Unveiling the Hidden Rules: Enhancing NMD Prediction for Protein-Truncating Variants
Unveiling the Hidden Rules: Enhancing NMD Prediction for Protein-Truncating Variants
Egab, I.; Schmidt, J.; Cortazar, M.; Xu, J.; Orchard, P.; Bozkurt-Yozgatli, T.; Dawood, M.; Koh, J.; Mestroni, L.; Taylor, M.; Yi, S. S.; Calame, D.; Posey, J.; Gibbs, R. A.; Boerwinkle, E.; Reiner, A. P.; de Vries, P. S.; Morrison, A.; Shaw, C. A.; Lupski, J. R.; Carvalho, C. M. B.; Montgomery, S. B.; Jagannathan, S.; Coban Akdemir, Z.

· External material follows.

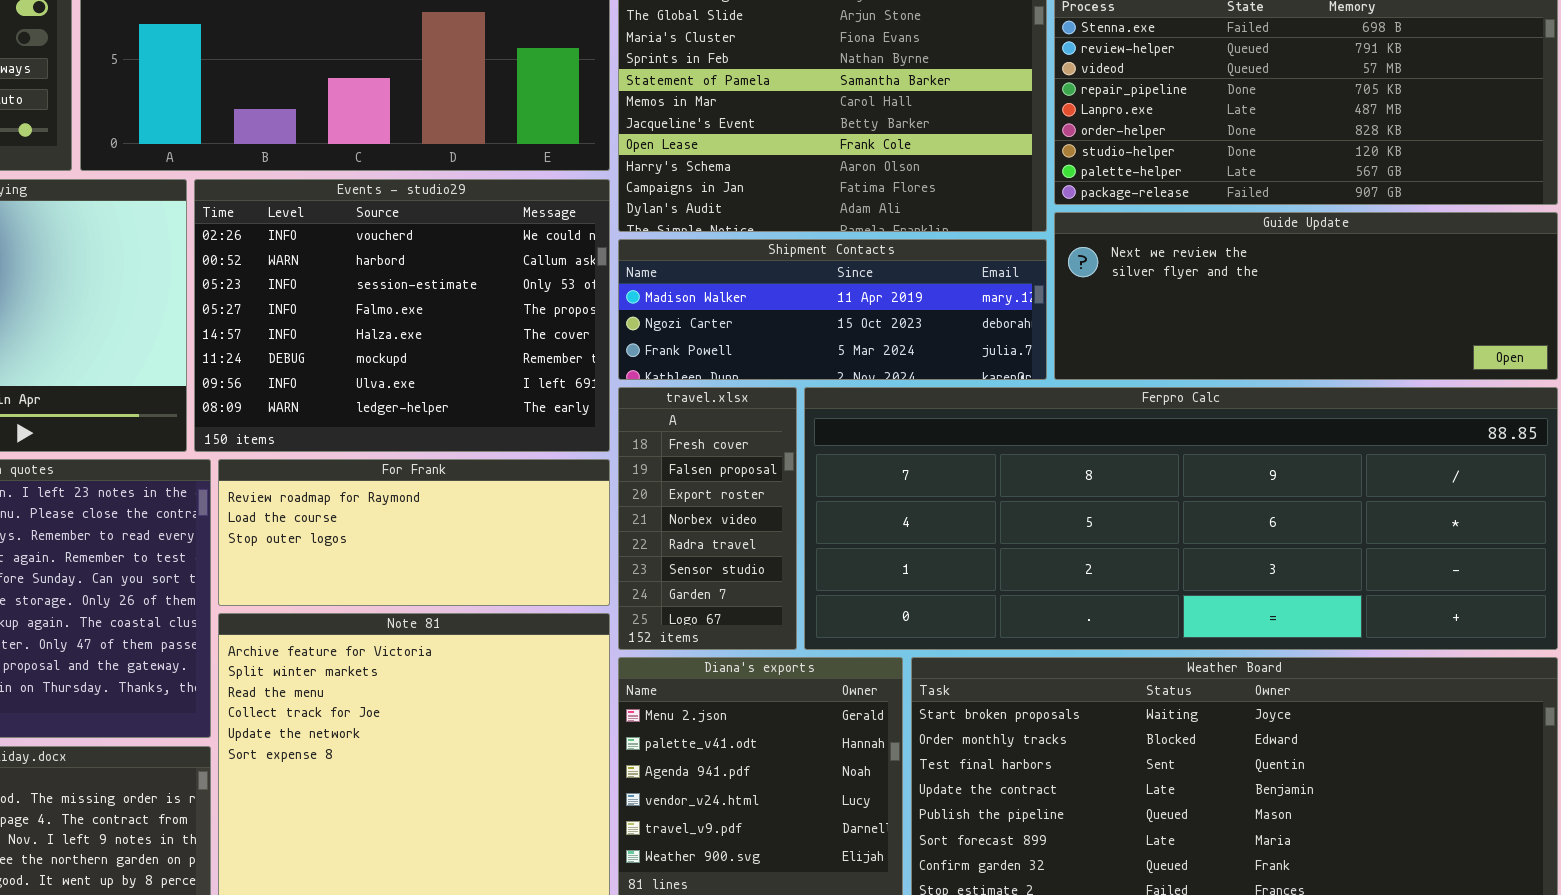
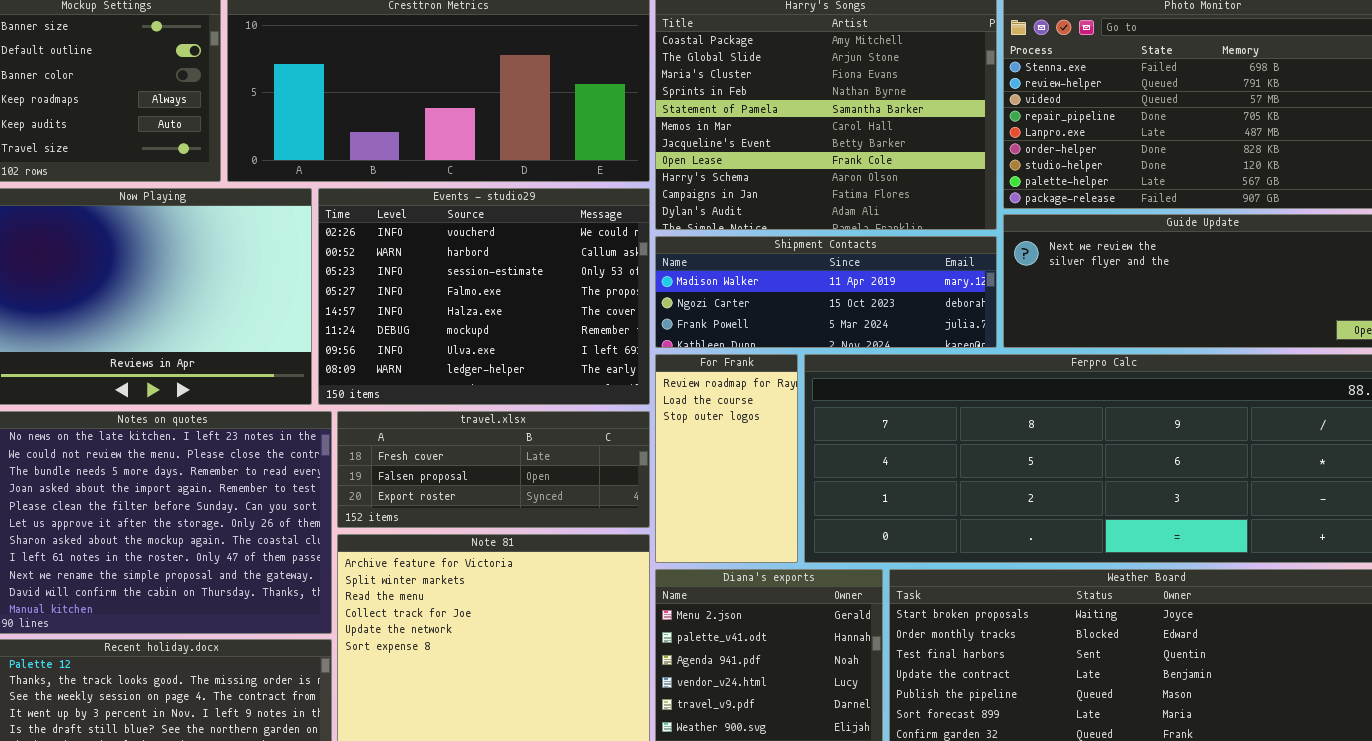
travel.xlsx: [618,387,797,650] -> [337,411,650,528], moved, resized
For Frank: [218,459,610,606] -> [655,354,798,563], moved, resized

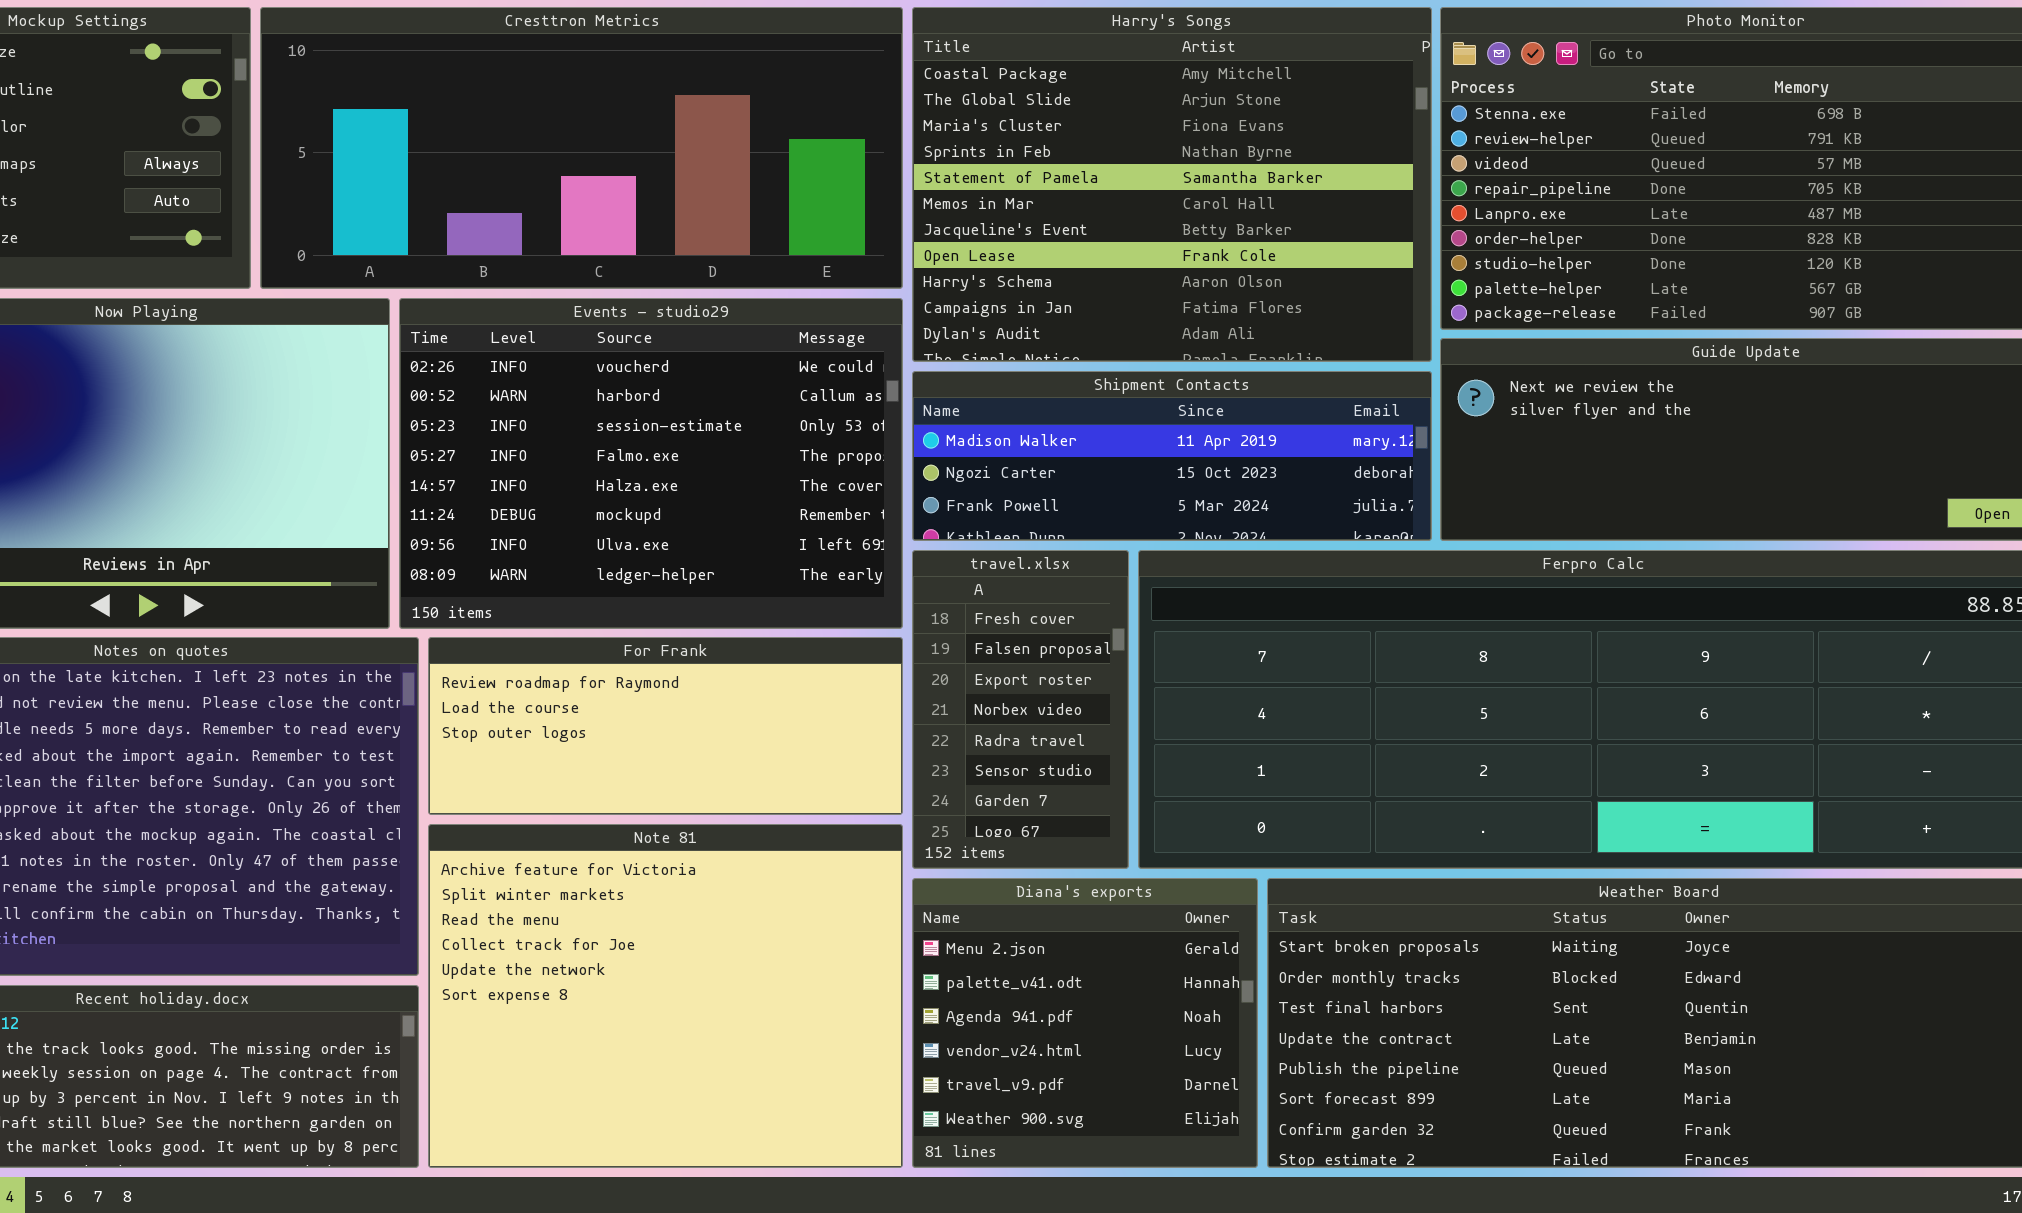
For Frank: [655,354,798,563] -> [428,637,903,815], moved, resized
travel.xlsx: [337,411,650,528] -> [912,550,1129,869], moved, resized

AbstractNonsense-mediated decay (NMD) is a conserved RNA quality-control pathway that degrades transcripts containing premature termination codons. Because roughly a third of pathogenic variants in ClinVar can lead to truncated protein synthesis, predicting whether such transcripts undergo NMD is central to interpreting variant effects, yet the canonical 50-55 nucleotide rule explains only about half of observed outcome variability. Using paired whole-genome and RNA-sequencing from 10,306 individual samples in the Trans-Omics for Precision Medicine (TOPMed) program, we quantified NMD efficiency for 5,749 germline truncating variants via allele-specific expression and trained a gradient-boosting classifier, TrunCat, that distinguished NMD-sensitive from NMD-escape transcripts with ~78% ROC-AUC (Receiver Operating Characteristic - Area Under the Curve). A reduced model using the ten features with the highest mean SHAP (SHapley Additive exPlanations) value as a measure of each feature's average contribution to predictions nearly matched this performance. Applied across large variant databases and a rare-disease cohort, the model produced NMD outcome predictions, with variants of uncertain significance showing higher predicted escape than pathogenic ones. This framework confirms the canonical rule, identifies non-canonical determinants, and offers a scalable resource for interpreting protein-truncating variants.